### Aim of the task
Each line that includes "Integer" must be copied from the records.

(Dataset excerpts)
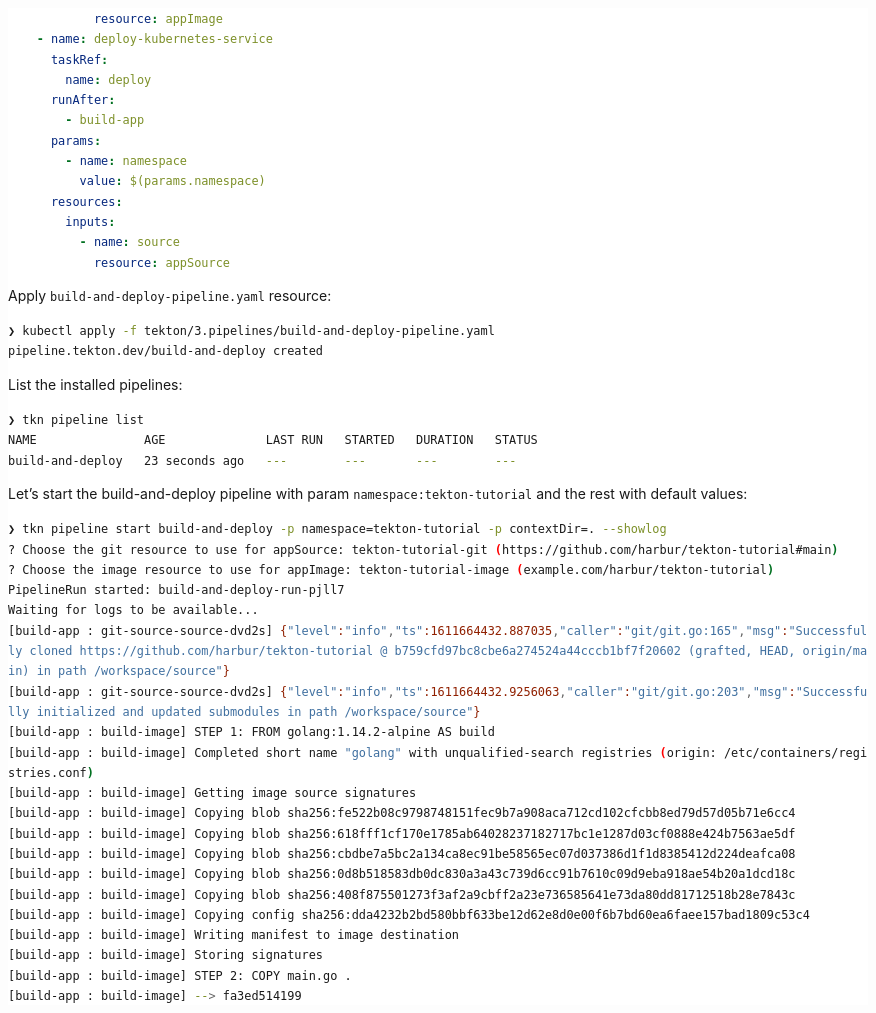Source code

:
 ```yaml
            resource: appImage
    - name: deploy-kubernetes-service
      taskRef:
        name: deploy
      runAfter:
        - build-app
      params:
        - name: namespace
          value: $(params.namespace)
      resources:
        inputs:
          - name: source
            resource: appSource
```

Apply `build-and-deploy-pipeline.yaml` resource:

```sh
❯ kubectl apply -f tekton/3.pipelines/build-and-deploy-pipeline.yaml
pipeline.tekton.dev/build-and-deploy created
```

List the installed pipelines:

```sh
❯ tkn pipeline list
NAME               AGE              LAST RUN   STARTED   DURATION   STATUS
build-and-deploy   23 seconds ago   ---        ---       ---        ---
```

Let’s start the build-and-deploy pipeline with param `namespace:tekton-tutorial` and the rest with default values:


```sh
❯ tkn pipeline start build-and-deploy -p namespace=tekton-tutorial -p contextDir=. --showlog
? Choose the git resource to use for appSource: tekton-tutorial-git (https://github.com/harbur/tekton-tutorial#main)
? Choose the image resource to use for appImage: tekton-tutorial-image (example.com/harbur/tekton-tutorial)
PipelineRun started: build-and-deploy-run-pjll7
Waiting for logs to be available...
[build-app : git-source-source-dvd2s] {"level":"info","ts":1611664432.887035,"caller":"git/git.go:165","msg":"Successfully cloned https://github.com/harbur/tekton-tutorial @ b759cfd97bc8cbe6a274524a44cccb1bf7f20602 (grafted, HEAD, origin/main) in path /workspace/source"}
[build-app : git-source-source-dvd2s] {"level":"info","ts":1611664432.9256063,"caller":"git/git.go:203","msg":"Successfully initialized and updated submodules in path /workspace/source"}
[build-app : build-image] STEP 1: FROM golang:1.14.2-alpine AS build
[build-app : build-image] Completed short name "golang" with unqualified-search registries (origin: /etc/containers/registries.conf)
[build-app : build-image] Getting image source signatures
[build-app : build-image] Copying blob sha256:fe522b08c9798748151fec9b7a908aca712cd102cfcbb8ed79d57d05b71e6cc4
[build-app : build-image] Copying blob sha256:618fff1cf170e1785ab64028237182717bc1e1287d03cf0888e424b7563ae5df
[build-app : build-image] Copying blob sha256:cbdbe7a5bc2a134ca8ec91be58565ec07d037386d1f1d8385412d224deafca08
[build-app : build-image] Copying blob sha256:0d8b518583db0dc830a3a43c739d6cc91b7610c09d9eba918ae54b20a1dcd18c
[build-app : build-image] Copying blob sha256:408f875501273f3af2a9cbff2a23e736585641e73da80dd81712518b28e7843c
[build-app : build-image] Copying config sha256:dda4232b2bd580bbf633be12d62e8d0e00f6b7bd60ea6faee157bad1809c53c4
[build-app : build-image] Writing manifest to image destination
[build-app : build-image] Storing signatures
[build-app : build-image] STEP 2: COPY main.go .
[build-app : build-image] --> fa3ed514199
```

---

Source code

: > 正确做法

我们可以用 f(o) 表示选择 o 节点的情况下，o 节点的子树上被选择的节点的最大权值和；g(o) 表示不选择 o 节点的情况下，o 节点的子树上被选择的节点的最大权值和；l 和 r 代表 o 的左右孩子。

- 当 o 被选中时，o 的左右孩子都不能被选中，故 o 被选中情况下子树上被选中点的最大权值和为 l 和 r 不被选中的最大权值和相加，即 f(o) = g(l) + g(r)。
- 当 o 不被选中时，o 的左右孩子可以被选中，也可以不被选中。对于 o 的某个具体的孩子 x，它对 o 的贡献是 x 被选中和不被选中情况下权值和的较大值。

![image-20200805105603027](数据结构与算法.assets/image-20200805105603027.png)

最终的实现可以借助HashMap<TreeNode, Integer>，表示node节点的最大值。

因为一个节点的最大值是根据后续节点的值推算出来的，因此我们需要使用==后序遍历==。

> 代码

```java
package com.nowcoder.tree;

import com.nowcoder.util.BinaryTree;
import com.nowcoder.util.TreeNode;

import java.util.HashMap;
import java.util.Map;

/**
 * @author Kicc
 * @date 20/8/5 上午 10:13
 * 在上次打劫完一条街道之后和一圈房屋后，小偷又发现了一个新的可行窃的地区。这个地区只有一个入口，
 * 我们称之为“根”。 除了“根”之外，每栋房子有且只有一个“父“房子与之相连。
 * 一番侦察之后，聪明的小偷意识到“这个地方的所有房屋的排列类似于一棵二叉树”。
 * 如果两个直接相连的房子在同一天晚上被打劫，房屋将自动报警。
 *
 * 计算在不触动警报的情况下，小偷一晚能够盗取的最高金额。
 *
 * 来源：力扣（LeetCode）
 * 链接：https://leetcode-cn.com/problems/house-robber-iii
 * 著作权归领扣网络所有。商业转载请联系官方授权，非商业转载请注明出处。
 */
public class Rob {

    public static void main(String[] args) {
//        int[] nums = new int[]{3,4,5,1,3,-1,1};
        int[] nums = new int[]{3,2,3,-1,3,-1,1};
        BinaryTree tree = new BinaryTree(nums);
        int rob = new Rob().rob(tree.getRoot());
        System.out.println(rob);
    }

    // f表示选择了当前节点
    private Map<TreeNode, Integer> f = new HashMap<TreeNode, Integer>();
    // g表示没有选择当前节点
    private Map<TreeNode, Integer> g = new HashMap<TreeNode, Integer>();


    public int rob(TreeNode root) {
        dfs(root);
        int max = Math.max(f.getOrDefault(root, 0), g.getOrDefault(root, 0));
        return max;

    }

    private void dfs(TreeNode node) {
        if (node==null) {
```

### Task output
最终的实现可以借助HashMap<TreeNode, Integer>，表示node节点的最大值。
    private Map<TreeNode, Integer> f = new HashMap<TreeNode, Integer>();
    private Map<TreeNode, Integer> g = new HashMap<TreeNode, Integer>();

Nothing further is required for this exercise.